◆ PASSAGE TO READ

--- start ---

Some Things Stay the Same
When Dr. Marino began teaching online at YSU, he decided to keep his usual routine — minus the 10-mile drive to campus.
“I like giving students a choice in terms of synchronous or asynchronous lessons and discussions,” he said. “Every two weeks, an online Blackboard Collaborate meeting option is available. Students also utilize email and messaging to communicate. Either way, I believe it is important to address student communication as quickly as possible, especially in a compressed seven-week course.”
Dr. Marino also serves as assistant superintendent for the Trumbull County Educational Service Center (ESC), which encompasses 20 school districts and 25,000 students. He enjoys sharing his experience and passion for teaching with YSU students in hopes that they, too, will end up with careers they love.
“It’s a joy to be able to work with the educators,” he said. “It’s fun. I love coming to work every day — I’m blessed.
“I was an elementary teacher, a middle school principal, and a curriculum director, so my craft has always been education.”
While in college, Dr. Marino spent one semester as an accounting major until he realized it wasn’t the right fit for him. After an introduction to education course, he was hooked and knew he had found his calling. Dr. Marino holds a bachelor’s degree in education, a master’s in educational administration, and a doctorate in educational leadership.
After earning his doctoral degree, Dr. Marino began serving as an adjunct at Notre Dame College before moving over to Youngstown State University — which felt very familiar.
“Interestingly enough, my bachelor’s, master’s and doctorate are all from Youngstown State University, so I’m a product of the university at which I teach,” he said.
Lots to Like at YSU
Dr. Marino enjoys hearing the differing viewpoints his student bring to class, often with a regional slant, on topics such as educational material selection or services delivery for a school or district.
“Opening up our courses to the nation, well, really to the world, has allowed for more diversity within our university. Online coursework lends itself to allowing the sharing of opinions and experiences from different folks — for example, the way a particular state approaches testing or instruction in a content area. These discussions add value and provide differing viewpoints,” he said.
He has enjoyed watching students graduate and become school administrators. He even sees some of them again when providing professional development at the ESC.
“One of the principal candidates in a recent course I taught was a former student of mine from YSU, and we were reminiscing about how my delivery is still the same — online or in-person,” he said. His students find his animated presentation style noteworthy.
“The computer doesn’t do it justice,” he said.
Making a Difference
Of the many accolades Dr. Marino has received throughout his career, three stand out to him.
In his second year of teaching, he received an A-plus Teacher of the Year Award in his county, based on student feedback that he was personable, engaging and made learning fun. The second award was initiated by a former elementary school student who credited his impact on her life and career. “World’s Greatest Dad” from his kids rounds out the trifecta of accolades that give Dr. Marino ultimate purpose.
“Those awards are a testament to the difference we can make in the lives of people without realizing it,” he said.
While Dr. Marino plans to continue being a public servant, president of the local city council and adjunct professor, he also looks forward to a future as a grandpa and a husband.
“There is no greater joy than being a grandparent,” he said. “I love my kids immensely and would do anything for my wife and kids, but having a grandson — aah, that is a special relationship.
“So long as I’m able to grow educational leaders and support teachers, thereby making a difference in the classroom, I’ll continue to do it,” he said. “When I’m ineffective at doing that, it will be time for me to say sayonara.”
It turns out the World’s Greatest Dad is also one heck of a professor. Farewell is a long ways away!

--- end ---

[Data items]
--- start ---

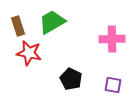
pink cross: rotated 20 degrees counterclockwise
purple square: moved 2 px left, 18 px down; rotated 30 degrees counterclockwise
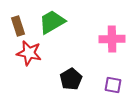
black pentagon: rotated 15 degrees clockwise
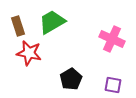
pink cross: rotated 25 degrees clockwise
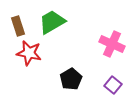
pink cross: moved 5 px down
purple square: rotated 30 degrees clockwise
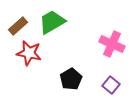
brown rectangle: rotated 66 degrees clockwise
purple square: moved 2 px left
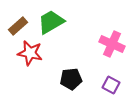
green trapezoid: moved 1 px left
red star: moved 1 px right
black pentagon: rotated 25 degrees clockwise
purple square: rotated 12 degrees counterclockwise
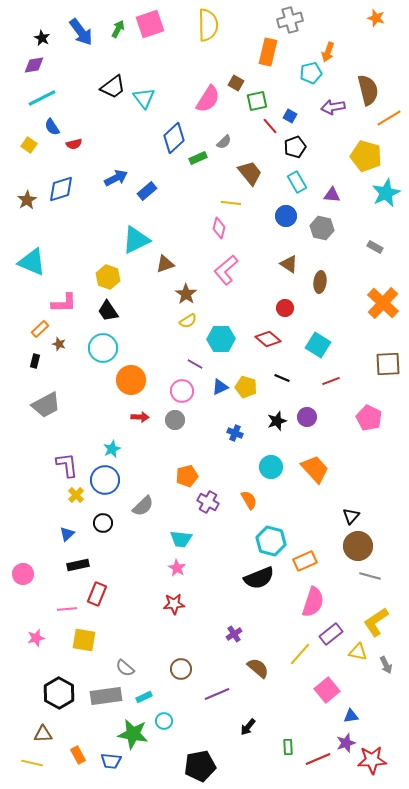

--- end ---

◆ SHORT EXERCISE 1
Decide whether each statement agrees with the profile of Dr. Marino, answering yes or no and quoting the deciding words: (a) All three of Dr. Marino's degrees are from Youngstown State University. (b) The Trumbull County Educational Service Center encompasses 25 school districts. (c) Dr. Marino spent two semesters as an accounting major.
◆ SHORT EXERCISE 2
Edit the rows from the line holding "pink cross: rotated 25 degrees clockwise" through the last row, both included, swapping "purple square" for "violet square" and keeping everything else the same. Leave out the picture lines.

◆ FULL RESPONSE 1
(a) Yes: "my bachelor’s, master’s and doctorate are all from Youngstown State University"
(b) No: "which encompasses 20 school districts and 25,000 students"
(c) No: "spent one semester as an accounting major"

◆ FULL RESPONSE 2
pink cross: rotated 25 degrees clockwise
pink cross: moved 5 px down
violet square: rotated 30 degrees clockwise
brown rectangle: rotated 66 degrees clockwise
violet square: moved 2 px left
green trapezoid: moved 1 px left
red star: moved 1 px right
black pentagon: rotated 25 degrees clockwise
violet square: rotated 12 degrees counterclockwise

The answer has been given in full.